Cleaner water at Elangeni

The challenge was clear to Mr Brigden's class of 10 year-olds at Elangeni County Middle School, near Amersham in Buckinghamshire - to build a miniature water filter from simple materials and investigate its performance with different filtering materials: stones, sand, pebbles and gravel. Which combination would work best at cleaning the dirty water?

The 'dirty water' scale

First the chidren agreed they had to devise a scale of 'dirtyness' that they could use to compare the water that came out of their filters. Eventually they agreed on a five-step scale, where 1 represented pure, clean water and 5 was unchanged, dirty water.

Making the filters
Large empty plastic lemonade bottles were the bodies of the filters, with varying proportions of coarse sand, small and large pebbles making up the filtration medium, held in place with cotton muslin.
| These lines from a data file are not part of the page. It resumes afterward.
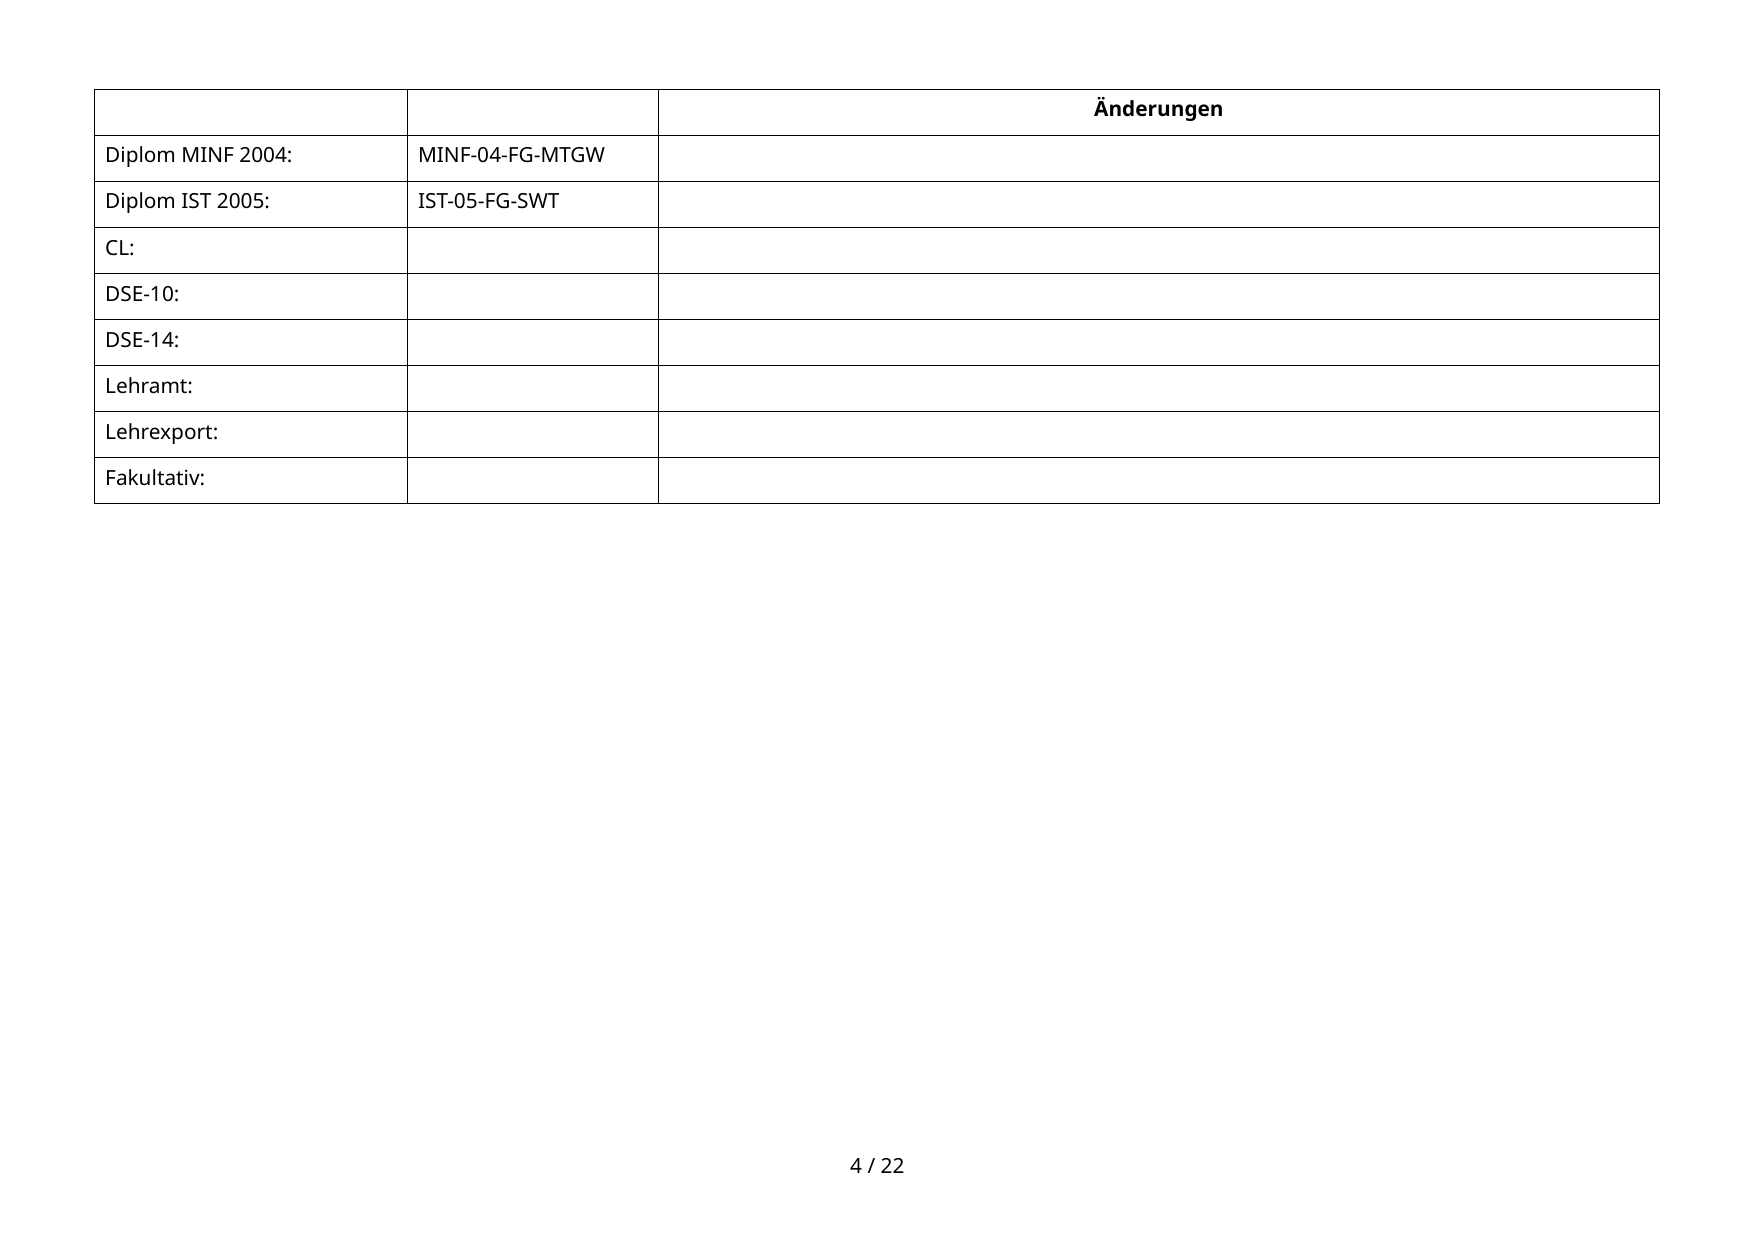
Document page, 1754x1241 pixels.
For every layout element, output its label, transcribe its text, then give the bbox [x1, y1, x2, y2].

table_cell [659, 412, 1659, 457]
table_cell IST-05-FG-SWT [408, 182, 658, 227]
table_cell MINF-04-FG-MTGW [408, 136, 658, 181]
table_cell Lehrexport: [95, 412, 407, 457]
table_cell Diplom MINF 2004: [95, 136, 407, 181]
table_cell DSE-14: [95, 320, 407, 365]
table_cell [659, 366, 1659, 411]
table_cell [659, 274, 1659, 319]
table_cell [659, 182, 1659, 227]
table_cell [659, 458, 1659, 503]
table_cell Fakultativ: [95, 458, 407, 503]
table_cell [659, 228, 1659, 273]
table_cell [408, 320, 658, 365]
table_cell [408, 366, 658, 411]
table_cell [659, 320, 1659, 365]
table_cell Lehramt: [95, 366, 407, 411]
table_cell Diplom IST 2005: [95, 182, 407, 227]
table_cell [408, 412, 658, 457]
table_header [408, 90, 658, 134]
table_cell [659, 136, 1659, 181]
table_header Änderungen [659, 90, 1659, 134]
table_cell [408, 458, 658, 503]
table_cell [408, 228, 658, 273]
table_cell [408, 274, 658, 319]
table_cell CL: [95, 228, 407, 273]
table_header [95, 90, 407, 134]
table_cell DSE-10: [95, 274, 407, 319]
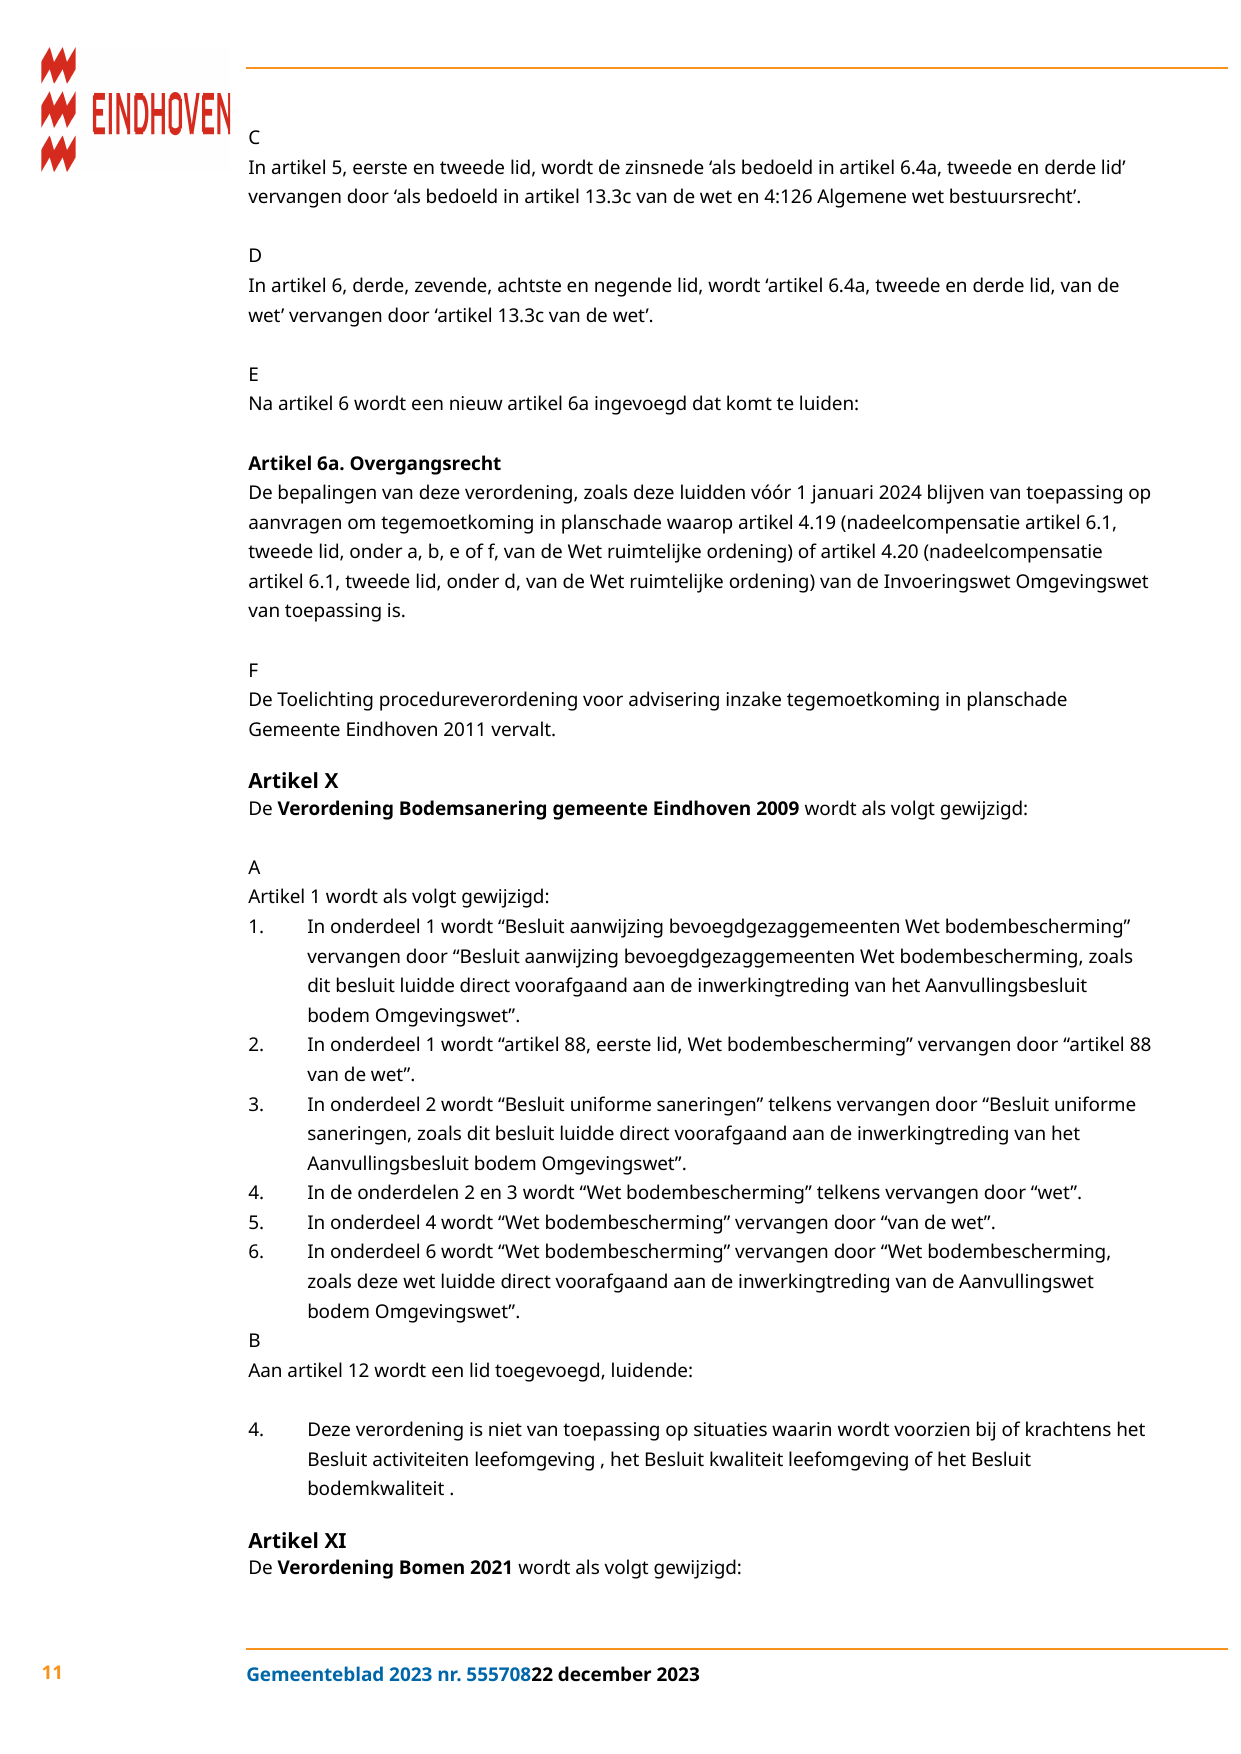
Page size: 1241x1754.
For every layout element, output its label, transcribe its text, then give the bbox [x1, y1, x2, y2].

The filters were held in clamp stands while the children collected 200ml of dirty water in a beaker.



Testing the filters

The children poured their samples of dirty water into the filters and collected the filtered water in a clean beaker. Every 5 minutes they decided what the scale reading was and wrote down the volume that came through, then discarded the sample and waited for the next one.

Presenting the results
The groups drew tables in which to record their time, volume and purity measurements, and then used these to create graphs to show how quickly the water came through the filters.



Discussing the investigation

After everyone had drawn their graphs they talked about which filtering materials worked best. The children generally agreed that sand made the water cleanest, but that the more sand there was in the filter the less easily the water came through - one group collected hardly a drop!